● Exercise materials:
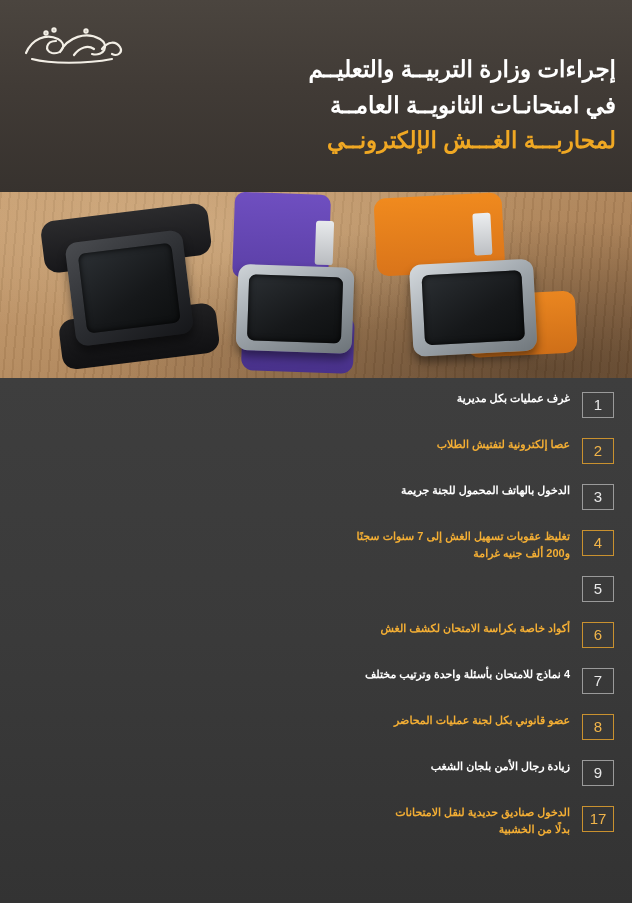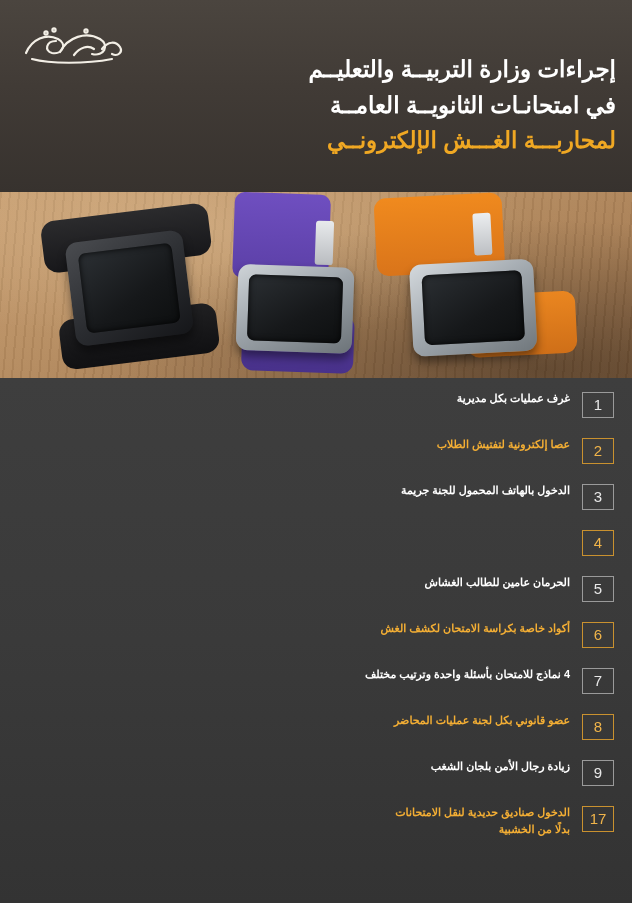--- a/index.html
+++ b/index.html
@@ -246,26 +246,27 @@
     </div>
 
     <div class="row">
       <div class="num">3</div>
       <div class="txt">الدخول بالهاتف المحمول للجنة جريمة</div>
     </div>
 
     <div class="row accent">
       <div class="num">4</div>
       <div class="txt">
+        <span>تغليظ عقوبات تسهيل الغش إلى 7 سنوات سجنًا</span>
+        <span class="l2">و200 ألف جنيه غرامة</span>
       </div>
     </div>
 
     <div class="row">
       <div class="num">5</div>
-      <div class="txt">الحرمان عامين للطالب الغشاش</div>
     </div>
 
     <div class="row accent">
       <div class="num">6</div>
       <div class="txt">أكواد خاصة بكراسة الامتحان لكشف الغش</div>
     </div>
 
     <div class="row">
       <div class="num">7</div>
       <div class="txt">4 نماذج للامتحان بأسئلة واحدة وترتيب مختلف</div>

● Instructions for the task:
Search the records for the word "span". Copy every line that has it.

● Final answer:
+        <span>تغليظ عقوبات تسهيل الغش إلى 7 سنوات سجنًا</span>
+        <span class="l2">و200 ألف جنيه غرامة</span>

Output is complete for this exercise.